Copper prices edged lower as weak economic signals from China continued to trickle in, raising concerns over sustained demand in the largest importer of the red metal.

Gold in holding pattern as Fed meeting looms

The yellow metal has kept to a tight trading range for nearly three weeks, coming under pressure from a resurgence in the dollar and treasury yields as markets speculated over the Fed’s stance on more interest rate hikes.


Gold futures fluctuated between $1,940 to $2,000 an ounce, while spot gold kept to between $1,930 to $1,980 an ounce since mid-May.

Surprise rate hikes in Australia and Canada pushed up some expectations that the Fed will also follow suit, given that U.S. inflation and the labor market are running well above the central bank’s targets.

But U.S. economic growth has also cooled substantially in recent months, which gives the Fed limited headroom to keep hiking rates.

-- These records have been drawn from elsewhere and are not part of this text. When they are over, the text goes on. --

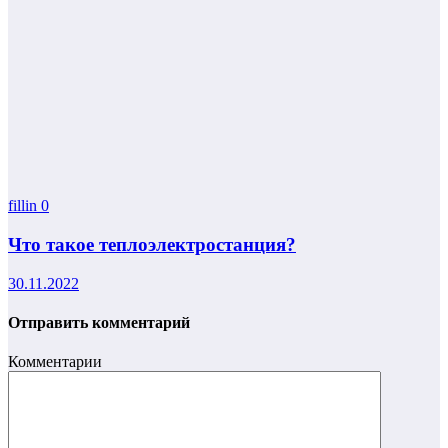
fillin
0
Что такое теплоэлектростанция?
30.11.2022
Отправить комментарий
Комментарии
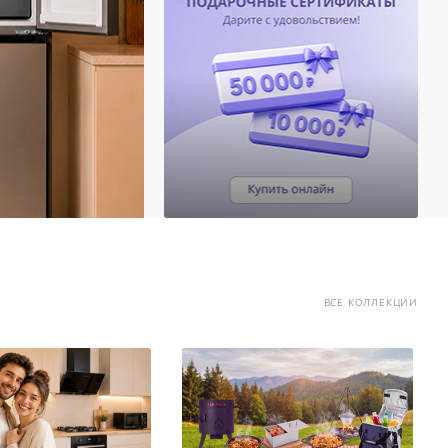
ВСЕ КОЛЛЕКЦИИ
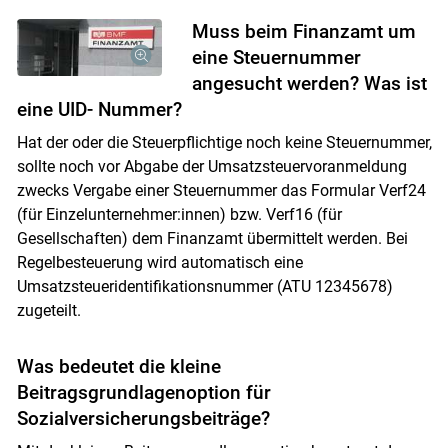
Muss beim Finanzamt um
eine Steuernummer
angesucht werden? Was ist
eine UID- Nummer?
Hat der oder die Steuerpflichtige noch keine Steuernummer,
sollte noch vor Abgabe der Umsatzsteuervoranmeldung
zwecks Vergabe einer Steuernummer das Formular Verf24
(für Einzelunternehmer:innen) bzw. Verf16 (für
Gesellschaften) dem Finanzamt übermittelt werden. Bei
Regelbesteuerung wird automatisch eine
Umsatzsteueridentifikationsnummer (ATU 12345678)
zugeteilt.
Was bedeutet die kleine
Beitragsgrundlagenoption für
Sozialversicherungsbeiträge?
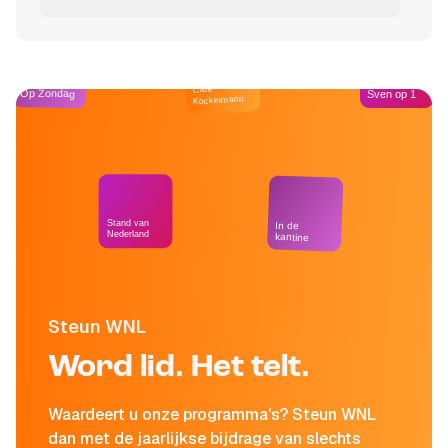
Café
Op Zondag
Sven op 1
Kockelmann
Stand van
In de
Nederland
kantine
Steun WNL
Word lid. Het telt.
Waardeert u onze programma's? Steun WNL
dan met de jaarlijkse bijdrage van slechts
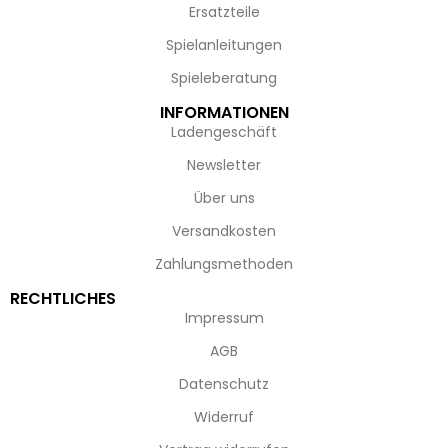
Ersatzteile
Spielanleitungen
Spieleberatung
INFORMATIONEN
Ladengeschäft
Newsletter
Über uns
Versandkosten
Zahlungsmethoden
RECHTLICHES
Impressum
AGB
Datenschutz
Widerruf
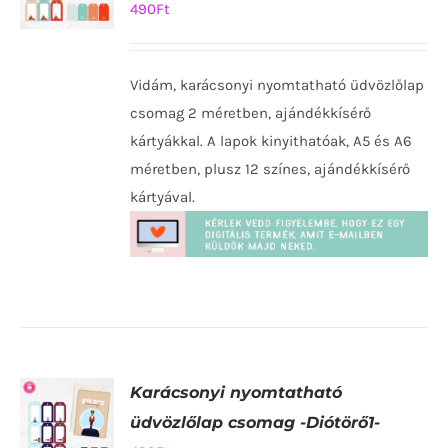
490
Ft
KOSÁRBA
TESZEM
Vidám, karácsonyi nyomtatható üdvözlőlap
/
RÉSZLETEK
csomag 2 méretben, ajándékkísérő
kártyákkal. A lapok kinyithatóak, A5 és A6
méretben, plusz 12 színes, ajándékkísérő
kártyával.
Karácsonyi nyomtatható
üdvözlőlap csomag -Diótörő1-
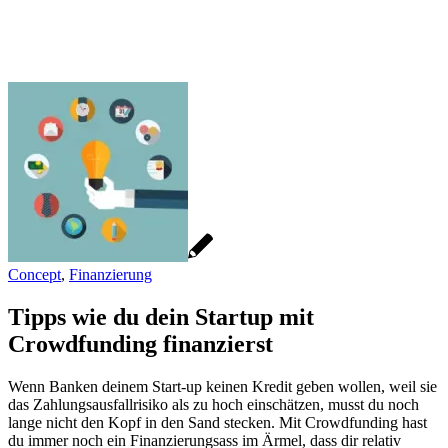
Concept
,
Finanzierung
Tipps wie du dein Startup mit
Crowdfunding finanzierst
Wenn Banken deinem Start-up keinen Kredit geben wollen, weil sie
das Zahlungsausfallrisiko als zu hoch einschätzen, musst du noch
lange nicht den Kopf in den Sand stecken. Mit Crowdfunding hast
du immer noch ein Finanzierungsass im Ärmel, dass dir relativ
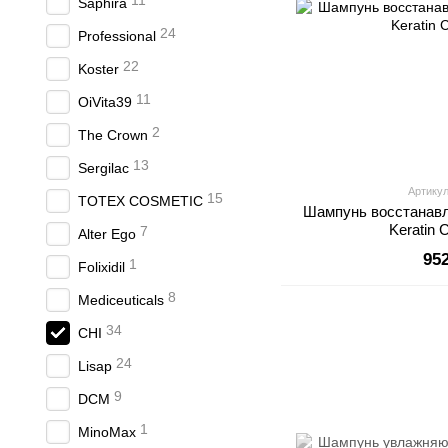
11
Saphira
24
Professional
22
Koster
11
OiVita39
2
The Crown
13
Sergilac
Артикул
15
TOTEX COSMETIC
Шампунь восстанав
Keratin 
7
Alter Ego
95
1
Folixidil
8
Mediceuticals
34
CHI
24
Lisap
9
DCM
1
MinoMax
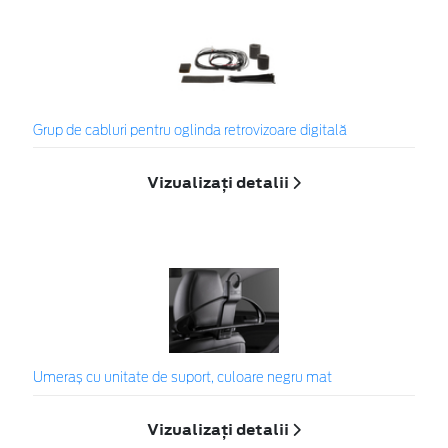
Grup de cabluri pentru oglinda retrovizoare digitală
Vizualizați detalii
Umeraș cu unitate de suport, culoare negru mat
Vizualizați detalii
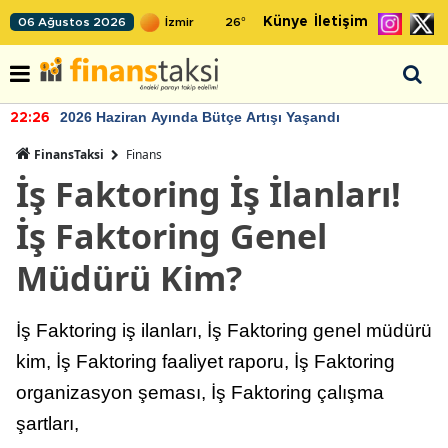
Künye
İletişim
06 Ağustos 2026
26
°
2026 Haziran Ayında Bütçe Artışı Yaşandı
22:26
FinansTaksi
Finans
İş Faktoring İş İlanları!
İş Faktoring Genel
Müdürü Kim?
İş Faktoring iş ilanları, İş Faktoring genel müdürü
kim, İş Faktoring faaliyet raporu, İş Faktoring
organizasyon şeması, İş Faktoring çalışma
şartları,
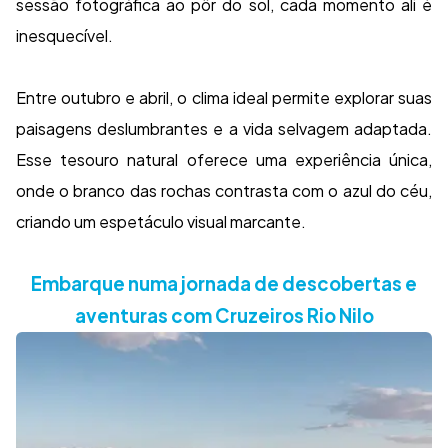
sessão fotográfica ao pôr do sol, cada momento ali é
inesquecível.
Entre outubro e abril, o clima ideal permite explorar suas
paisagens deslumbrantes e a vida selvagem adaptada.
Esse tesouro natural oferece uma experiência única,
onde o branco das rochas contrasta com o azul do céu,
criando um espetáculo visual marcante.
Embarque numa jornada de descobertas e
aventuras com Cruzeiros Rio Nilo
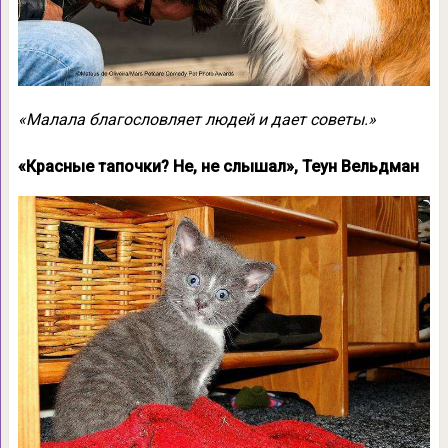
«Малала благословляет людей и дает советы.»
«Красные тапочки? Не, не слышал», Теун Вельдман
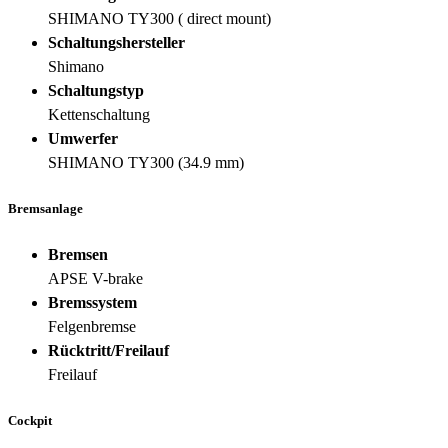
SHIMANO TY300 ( direct mount)
Schaltungshersteller
Shimano
Schaltungstyp
Kettenschaltung
Umwerfer
SHIMANO TY300 (34.9 mm)
Bremsanlage
Bremsen
APSE V-brake
Bremssystem
Felgenbremse
Rücktritt/Freilauf
Freilauf
Cockpit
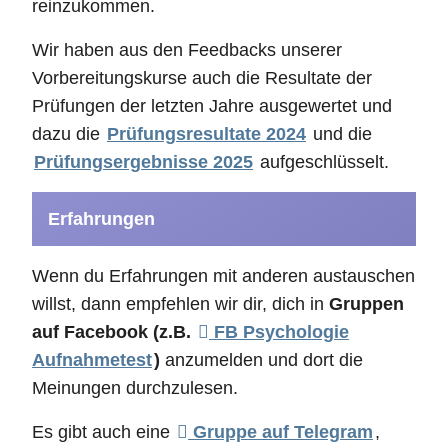
reinzukommen.
Wir haben aus den Feedbacks unserer
Vorbereitungskurse auch die Resultate der
Prüfungen der letzten Jahre ausgewertet und
dazu die
Prüfungsresultate 2024
und die
Prüfungsergebnisse 2025
aufgeschlüsselt.
Erfahrungen
Wenn du Erfahrungen mit anderen austauschen
willst, dann empfehlen wir dir, dich in
Gruppen
auf Facebook (z.B.
FB Psychologie
Aufnahmetest
)
anzumelden und dort die
Meinungen durchzulesen.
Es gibt auch eine
Gruppe auf Telegram
,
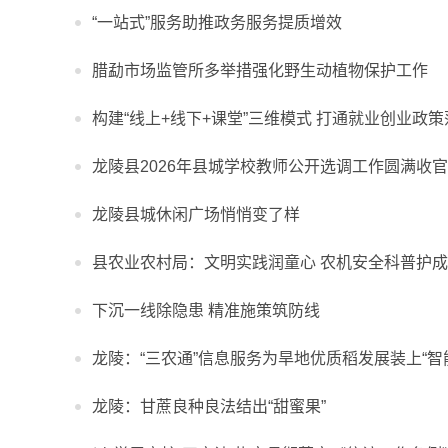
“一站式”服务助推政务服务提质增效
腊勐市场监管所多举措强化野生动植物保护工作
构建“线上+线下+课堂”三维模式 打通就业创业政策
龙陵县2026年县城学校教师公开选调工作圆满收官
龙陵县城休闲广场悄悄变了样
县农业农村局：文明实践润童心 农机安全科普护
下沉一线除隐患 精准施策筑防线
龙陵：“三农通”信息服务为旱地优质稻发展装上“智
龙陵：甘蔗良种良法结出“甜蜜果”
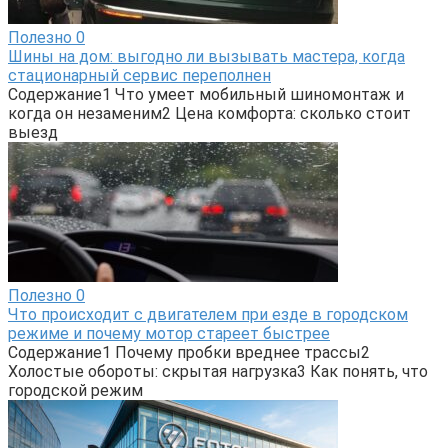
Полезно
0
Шины на дом: выгодно ли вызывать мастера, когда
стационарный сервис переполнен
Содержание1 Что умеет мобильный шиномонтаж и
когда он незаменим2 Цена комфорта: сколько стоит
выезд
Полезно
0
Что происходит с двигателем при езде в городском
режиме и почему мотор стареет быстрее
Содержание1 Почему пробки вреднее трассы2
Холостые обороты: скрытая нагрузка3 Как понять, что
городской режим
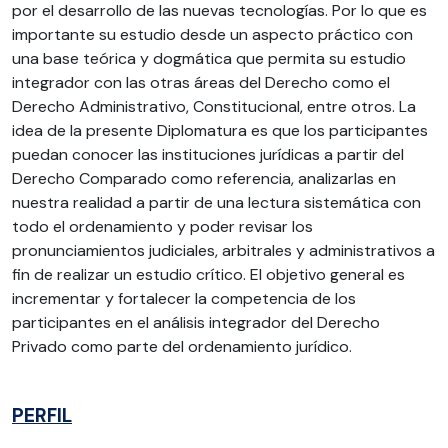
por el desarrollo de las nuevas tecnologías. Por lo que es
importante su estudio desde un aspecto práctico con
una base teórica y dogmática que permita su estudio
integrador con las otras áreas del Derecho como el
Derecho Administrativo, Constitucional, entre otros. La
idea de la presente Diplomatura es que los participantes
puedan conocer las instituciones jurídicas a partir del
Derecho Comparado como referencia, analizarlas en
nuestra realidad a partir de una lectura sistemática con
todo el ordenamiento y poder revisar los
pronunciamientos judiciales, arbitrales y administrativos a
fin de realizar un estudio crítico. El objetivo general es
incrementar y fortalecer la competencia de los
participantes en el análisis integrador del Derecho
Privado como parte del ordenamiento jurídico.
PERFIL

Rising rates bode poorly for non-yielding assets such as gold, given that they push up their opportunity cost. But even if the Fed announces a pause next week, U.S. rates are expected to remain higher for longer, keeping metal markets under pressure.

Spot gold rose 0.3% to $1,944.06 an ounce, while gold futures steadied at $1,959.65 an ounce by 20:06 ET (00:06 GMT).

Still, analysts see the yellow metal benefiting from safe haven demand, in the event of a U.S. recession later this year. But in the interim, strength in the dollar is expected to limit any major gains in gold.

Copper pressured by weak Chinese signals

Among industrial metals, copper prices fell slightly on Thursday, extending losses from the prior session after weaker-than-expected Chinese trade data pointed to more headwinds for copper demand.

Copper futures fell 0.1% to $3.7532 a pound, after losing 0.5% on Wednesday.

China’s copper imports fell 4.6% in May from the prior month, data showed on Wednesday, while the country’s overall trade surplus shrank to a 13-month low.

While overall imports to the country showed some signs of improvement, a sharper-than-expected drop in exports pointed to more near-term economic pain, especially for China’s massive manufacturing sector.